Over and over again, Jesus goes to the people that he shouldn’t and gives them the love and power that they cannot possibly deserve.

And all along, people would ask him, “By what authority do you do this?”

And so here, on the mountaintop, after days of desperation, fear, and confusion, the disciples come to Jesus in doubt and in faith, and to all of them, he says, “All authority in heaven and on earth has been given to me. Go therefore and make disciples of all nations, baptizing them in the name of the Father and of the Son and of the Holy Spirit.”

Jesus is claiming authority that no human being is supposed to have.  He’s taking authority from all the rulers, all the parents, all the husbands, all the soldiers, all the guards, all the governors.  He is even claiming as his the authority of God herself.

“In the name of the Father, and of the Son, and of the Holy Spirit,” Jesus says.

As any of you who have done much study of Old Testament will know, name have power.  Names are more than just labels for people in Hebrew thought: they are the essence of the person themselves.  And so for Jesus to put himself on par with the name of the Father and the Holy Spirit, is a boundary-crossing of the most provocative sort.

TrippyA fully-articulated theology of the Trinity would only emerge after centuries of struggle and conflict and even treachery and backstabbing (again, we see the kinds of people that God likes to choose), but even from the earliest days of the Church, the disciples knew that in this man from Galilee, they had met God in a new and unique way.

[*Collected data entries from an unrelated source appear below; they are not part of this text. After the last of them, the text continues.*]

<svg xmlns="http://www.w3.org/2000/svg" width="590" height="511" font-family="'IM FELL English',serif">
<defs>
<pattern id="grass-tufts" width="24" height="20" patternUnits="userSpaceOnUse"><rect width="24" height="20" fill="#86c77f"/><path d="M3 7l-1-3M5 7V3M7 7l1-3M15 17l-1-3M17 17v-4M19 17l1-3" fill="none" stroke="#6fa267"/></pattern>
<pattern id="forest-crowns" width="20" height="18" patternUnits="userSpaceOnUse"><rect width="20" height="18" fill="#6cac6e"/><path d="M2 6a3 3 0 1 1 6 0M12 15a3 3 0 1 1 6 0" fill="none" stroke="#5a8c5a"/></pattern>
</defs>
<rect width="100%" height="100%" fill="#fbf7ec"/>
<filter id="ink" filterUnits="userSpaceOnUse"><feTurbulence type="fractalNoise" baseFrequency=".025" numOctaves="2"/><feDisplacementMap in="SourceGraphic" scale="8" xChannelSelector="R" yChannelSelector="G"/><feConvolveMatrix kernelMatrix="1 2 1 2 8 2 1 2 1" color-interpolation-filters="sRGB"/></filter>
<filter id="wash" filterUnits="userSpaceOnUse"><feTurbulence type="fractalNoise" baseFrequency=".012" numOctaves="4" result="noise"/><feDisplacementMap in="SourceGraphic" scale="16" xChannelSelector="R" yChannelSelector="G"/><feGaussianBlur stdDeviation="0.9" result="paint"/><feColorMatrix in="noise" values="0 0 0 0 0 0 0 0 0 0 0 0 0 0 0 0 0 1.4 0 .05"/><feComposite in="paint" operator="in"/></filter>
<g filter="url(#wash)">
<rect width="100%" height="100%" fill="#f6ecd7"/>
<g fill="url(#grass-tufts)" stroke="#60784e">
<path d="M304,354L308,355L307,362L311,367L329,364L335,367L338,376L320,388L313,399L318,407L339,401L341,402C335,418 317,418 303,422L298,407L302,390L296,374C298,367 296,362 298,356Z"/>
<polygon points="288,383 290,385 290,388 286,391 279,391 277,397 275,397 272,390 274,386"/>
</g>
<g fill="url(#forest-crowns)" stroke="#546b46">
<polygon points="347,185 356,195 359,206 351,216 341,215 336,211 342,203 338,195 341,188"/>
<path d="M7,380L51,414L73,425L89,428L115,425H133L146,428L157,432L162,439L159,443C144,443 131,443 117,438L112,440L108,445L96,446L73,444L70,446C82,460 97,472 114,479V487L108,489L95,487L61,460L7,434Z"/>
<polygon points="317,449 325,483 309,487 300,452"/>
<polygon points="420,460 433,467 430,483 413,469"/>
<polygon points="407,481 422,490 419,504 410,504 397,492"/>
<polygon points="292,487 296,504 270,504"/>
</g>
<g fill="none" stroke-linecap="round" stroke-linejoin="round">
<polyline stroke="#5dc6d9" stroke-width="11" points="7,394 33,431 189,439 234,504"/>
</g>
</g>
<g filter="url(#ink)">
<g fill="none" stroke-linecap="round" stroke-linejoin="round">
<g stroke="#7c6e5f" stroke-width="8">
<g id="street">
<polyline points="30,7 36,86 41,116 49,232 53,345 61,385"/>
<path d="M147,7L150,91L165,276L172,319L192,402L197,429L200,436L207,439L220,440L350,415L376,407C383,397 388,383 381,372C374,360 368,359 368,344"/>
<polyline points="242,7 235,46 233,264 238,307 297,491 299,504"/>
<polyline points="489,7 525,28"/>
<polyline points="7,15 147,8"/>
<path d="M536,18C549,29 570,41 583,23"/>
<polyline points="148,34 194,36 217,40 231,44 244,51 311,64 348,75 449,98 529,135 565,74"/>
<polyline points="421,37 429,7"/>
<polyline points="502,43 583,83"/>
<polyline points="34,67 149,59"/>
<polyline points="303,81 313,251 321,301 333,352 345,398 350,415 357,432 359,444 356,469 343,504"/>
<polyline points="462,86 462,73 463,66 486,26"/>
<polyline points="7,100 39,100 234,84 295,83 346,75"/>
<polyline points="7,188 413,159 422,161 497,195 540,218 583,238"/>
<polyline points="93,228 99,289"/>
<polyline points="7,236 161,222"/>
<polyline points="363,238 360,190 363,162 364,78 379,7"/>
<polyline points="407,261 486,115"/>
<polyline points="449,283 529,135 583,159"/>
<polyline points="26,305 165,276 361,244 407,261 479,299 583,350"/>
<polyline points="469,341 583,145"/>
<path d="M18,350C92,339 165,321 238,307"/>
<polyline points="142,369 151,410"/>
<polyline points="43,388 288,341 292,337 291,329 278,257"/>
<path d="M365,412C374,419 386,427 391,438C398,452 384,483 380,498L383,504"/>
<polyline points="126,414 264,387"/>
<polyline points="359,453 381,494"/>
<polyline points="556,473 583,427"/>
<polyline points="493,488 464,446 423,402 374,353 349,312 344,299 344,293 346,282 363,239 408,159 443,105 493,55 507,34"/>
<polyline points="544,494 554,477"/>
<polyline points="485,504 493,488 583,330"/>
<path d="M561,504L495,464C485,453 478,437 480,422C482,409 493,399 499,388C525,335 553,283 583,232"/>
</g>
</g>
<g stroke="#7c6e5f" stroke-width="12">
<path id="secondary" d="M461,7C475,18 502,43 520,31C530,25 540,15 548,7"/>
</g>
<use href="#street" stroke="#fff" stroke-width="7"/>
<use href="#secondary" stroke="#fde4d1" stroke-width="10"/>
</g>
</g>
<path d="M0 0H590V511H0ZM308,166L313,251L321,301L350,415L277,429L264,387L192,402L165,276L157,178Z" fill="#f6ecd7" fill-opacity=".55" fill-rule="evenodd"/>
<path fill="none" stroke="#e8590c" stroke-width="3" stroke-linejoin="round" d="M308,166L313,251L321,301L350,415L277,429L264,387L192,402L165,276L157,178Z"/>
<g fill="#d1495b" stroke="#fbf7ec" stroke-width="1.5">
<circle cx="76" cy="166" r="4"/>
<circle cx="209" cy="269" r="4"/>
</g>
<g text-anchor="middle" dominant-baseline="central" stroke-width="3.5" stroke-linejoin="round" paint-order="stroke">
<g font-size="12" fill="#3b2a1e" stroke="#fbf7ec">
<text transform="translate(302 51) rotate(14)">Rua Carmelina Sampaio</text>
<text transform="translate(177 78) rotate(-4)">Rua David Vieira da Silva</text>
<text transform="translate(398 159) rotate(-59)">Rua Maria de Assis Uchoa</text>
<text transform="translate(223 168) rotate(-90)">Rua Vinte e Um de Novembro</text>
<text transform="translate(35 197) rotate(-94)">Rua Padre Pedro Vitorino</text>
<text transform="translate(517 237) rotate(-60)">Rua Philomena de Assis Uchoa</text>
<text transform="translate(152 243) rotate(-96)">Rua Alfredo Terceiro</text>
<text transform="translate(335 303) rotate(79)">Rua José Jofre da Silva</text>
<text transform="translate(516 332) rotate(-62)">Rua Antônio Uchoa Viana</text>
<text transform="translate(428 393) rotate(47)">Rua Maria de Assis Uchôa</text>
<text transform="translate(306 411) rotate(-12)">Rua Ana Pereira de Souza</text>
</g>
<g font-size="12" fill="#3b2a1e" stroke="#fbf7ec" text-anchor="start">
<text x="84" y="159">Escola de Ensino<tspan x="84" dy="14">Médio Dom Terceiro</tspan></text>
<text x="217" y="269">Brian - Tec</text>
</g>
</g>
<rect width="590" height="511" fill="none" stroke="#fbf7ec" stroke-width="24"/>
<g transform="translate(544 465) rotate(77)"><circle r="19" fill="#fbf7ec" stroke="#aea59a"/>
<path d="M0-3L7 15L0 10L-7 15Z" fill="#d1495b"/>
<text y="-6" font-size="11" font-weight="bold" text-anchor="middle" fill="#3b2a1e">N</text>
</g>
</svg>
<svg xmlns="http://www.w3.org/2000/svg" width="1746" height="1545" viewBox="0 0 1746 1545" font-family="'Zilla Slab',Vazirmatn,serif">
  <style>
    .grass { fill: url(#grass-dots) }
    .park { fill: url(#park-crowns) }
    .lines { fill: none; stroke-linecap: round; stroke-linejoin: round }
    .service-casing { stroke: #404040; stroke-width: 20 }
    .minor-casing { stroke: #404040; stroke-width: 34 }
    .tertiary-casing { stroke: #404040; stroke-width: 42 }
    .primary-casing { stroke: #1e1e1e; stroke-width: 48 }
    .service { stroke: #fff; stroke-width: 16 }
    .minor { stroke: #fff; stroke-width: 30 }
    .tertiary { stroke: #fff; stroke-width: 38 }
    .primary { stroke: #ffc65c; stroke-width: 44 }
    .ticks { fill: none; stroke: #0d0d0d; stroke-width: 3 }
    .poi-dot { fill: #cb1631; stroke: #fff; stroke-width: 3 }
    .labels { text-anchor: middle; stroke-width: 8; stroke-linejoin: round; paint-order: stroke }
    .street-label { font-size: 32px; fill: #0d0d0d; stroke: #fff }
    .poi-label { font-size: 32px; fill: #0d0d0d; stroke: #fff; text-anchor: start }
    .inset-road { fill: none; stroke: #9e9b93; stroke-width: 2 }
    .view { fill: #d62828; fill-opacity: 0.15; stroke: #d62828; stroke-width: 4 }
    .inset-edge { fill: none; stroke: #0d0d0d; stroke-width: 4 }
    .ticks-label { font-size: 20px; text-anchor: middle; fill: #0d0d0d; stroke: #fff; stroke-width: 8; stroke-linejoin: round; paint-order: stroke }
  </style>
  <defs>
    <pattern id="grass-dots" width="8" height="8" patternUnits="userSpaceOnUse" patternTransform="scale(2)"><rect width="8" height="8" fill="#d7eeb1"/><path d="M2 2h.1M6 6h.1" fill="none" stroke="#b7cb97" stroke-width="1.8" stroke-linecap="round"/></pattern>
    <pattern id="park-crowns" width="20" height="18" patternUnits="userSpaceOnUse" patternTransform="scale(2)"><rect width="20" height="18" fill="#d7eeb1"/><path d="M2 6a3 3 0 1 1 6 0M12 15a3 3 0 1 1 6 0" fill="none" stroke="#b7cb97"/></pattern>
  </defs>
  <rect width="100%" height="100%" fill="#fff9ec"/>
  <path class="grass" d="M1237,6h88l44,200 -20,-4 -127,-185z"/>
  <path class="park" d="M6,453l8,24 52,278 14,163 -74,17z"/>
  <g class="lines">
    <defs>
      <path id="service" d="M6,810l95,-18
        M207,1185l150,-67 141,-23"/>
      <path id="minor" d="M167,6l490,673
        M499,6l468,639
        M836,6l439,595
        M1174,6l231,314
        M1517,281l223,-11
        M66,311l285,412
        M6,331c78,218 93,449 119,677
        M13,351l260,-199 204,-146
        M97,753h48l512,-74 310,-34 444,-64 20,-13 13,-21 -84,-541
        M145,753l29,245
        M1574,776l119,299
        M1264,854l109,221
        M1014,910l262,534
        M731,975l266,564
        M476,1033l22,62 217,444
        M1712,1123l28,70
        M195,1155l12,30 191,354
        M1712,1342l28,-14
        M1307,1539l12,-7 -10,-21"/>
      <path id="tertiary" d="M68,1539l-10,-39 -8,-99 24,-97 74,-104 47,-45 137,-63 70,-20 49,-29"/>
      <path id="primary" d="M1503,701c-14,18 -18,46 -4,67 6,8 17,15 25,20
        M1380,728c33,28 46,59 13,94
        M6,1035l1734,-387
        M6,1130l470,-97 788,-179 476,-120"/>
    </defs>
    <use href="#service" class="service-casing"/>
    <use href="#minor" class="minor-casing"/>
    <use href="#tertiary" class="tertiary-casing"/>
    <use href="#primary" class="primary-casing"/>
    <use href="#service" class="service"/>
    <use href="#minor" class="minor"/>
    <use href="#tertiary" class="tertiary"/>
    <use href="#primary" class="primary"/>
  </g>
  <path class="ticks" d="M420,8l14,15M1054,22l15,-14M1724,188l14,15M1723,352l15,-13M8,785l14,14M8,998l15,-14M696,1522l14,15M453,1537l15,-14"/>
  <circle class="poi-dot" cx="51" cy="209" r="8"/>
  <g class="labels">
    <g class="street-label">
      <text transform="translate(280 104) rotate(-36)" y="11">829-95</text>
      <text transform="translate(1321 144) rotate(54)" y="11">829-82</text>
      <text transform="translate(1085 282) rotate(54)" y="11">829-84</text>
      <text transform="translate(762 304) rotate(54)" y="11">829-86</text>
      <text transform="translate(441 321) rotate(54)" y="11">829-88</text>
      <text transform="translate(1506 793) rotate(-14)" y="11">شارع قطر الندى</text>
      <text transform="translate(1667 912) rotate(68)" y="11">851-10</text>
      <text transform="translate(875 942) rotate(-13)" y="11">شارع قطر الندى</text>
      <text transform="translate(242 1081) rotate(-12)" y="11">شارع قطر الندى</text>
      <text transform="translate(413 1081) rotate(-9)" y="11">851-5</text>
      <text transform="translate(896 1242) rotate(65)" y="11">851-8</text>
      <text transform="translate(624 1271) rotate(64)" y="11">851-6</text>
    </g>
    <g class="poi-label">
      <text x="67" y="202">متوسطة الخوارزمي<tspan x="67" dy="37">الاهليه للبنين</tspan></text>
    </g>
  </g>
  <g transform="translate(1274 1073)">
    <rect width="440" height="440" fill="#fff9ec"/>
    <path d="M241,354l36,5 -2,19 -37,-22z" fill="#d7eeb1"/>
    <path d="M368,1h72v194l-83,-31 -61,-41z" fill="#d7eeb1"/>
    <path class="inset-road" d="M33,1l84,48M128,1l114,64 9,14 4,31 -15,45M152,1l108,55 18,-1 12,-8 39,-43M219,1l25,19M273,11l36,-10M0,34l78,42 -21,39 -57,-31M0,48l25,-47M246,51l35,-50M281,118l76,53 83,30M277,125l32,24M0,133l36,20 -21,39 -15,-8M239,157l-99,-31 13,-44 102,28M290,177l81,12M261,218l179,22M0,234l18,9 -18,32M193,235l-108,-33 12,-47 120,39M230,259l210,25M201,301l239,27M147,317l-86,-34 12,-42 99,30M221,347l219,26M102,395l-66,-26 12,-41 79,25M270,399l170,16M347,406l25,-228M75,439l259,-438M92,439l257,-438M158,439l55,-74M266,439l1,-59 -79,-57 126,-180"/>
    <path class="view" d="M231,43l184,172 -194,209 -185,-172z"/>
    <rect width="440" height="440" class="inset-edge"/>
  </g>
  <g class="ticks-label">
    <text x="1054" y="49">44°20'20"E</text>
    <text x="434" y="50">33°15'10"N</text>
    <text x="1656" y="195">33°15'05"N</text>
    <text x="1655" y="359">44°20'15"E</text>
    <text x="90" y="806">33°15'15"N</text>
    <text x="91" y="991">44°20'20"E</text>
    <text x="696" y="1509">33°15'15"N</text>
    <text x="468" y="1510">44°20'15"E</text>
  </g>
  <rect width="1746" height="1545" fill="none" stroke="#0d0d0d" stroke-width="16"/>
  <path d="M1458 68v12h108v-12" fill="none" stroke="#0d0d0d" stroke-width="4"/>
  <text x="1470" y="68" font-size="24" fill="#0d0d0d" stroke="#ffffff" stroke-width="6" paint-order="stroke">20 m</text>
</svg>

And what the Church would come to understand is that in characteristic fashion, God herself had shown just how bad her boundaries really are: God went so far as to enter creation itself and live a human life, with all of its messes, embarrassments, joys, and confusions.

Jesus is able to claim God’s authority because, in a way that the disciples could only begin to imagine, Jesus is himself an encounter with God’s own self.  Meeting him, they meet God.

Only God is not how they expected: Not in great power and majesty, but in a convicted and executed criminal.  The God they met joins them in their humanity, rather than demanding that they ascend to him in perfection.

God did what God always does: showing up in unexpected places, offering food to the hungry, making servants out of those enslaved to the worst that the world has to offer.

And so, perhaps with many of the same doubts that the disciples had as they met Jesus there on the mountaintop in Galilee, we are allowed to overhear his instructions to them.  Jesus is not content merely to appear to his friends: he comes to them, and then puts them to work. “Go, make disciples of all nations,” he says.

I do not care if you don’t think you believe enough or don’t think that you are the right kind of person, he says.  Go, you doubtful and questionable people: I love you, and am inviting you into the work of breaking open the heart of the world, so that there might never be a “wrong” sort of person again.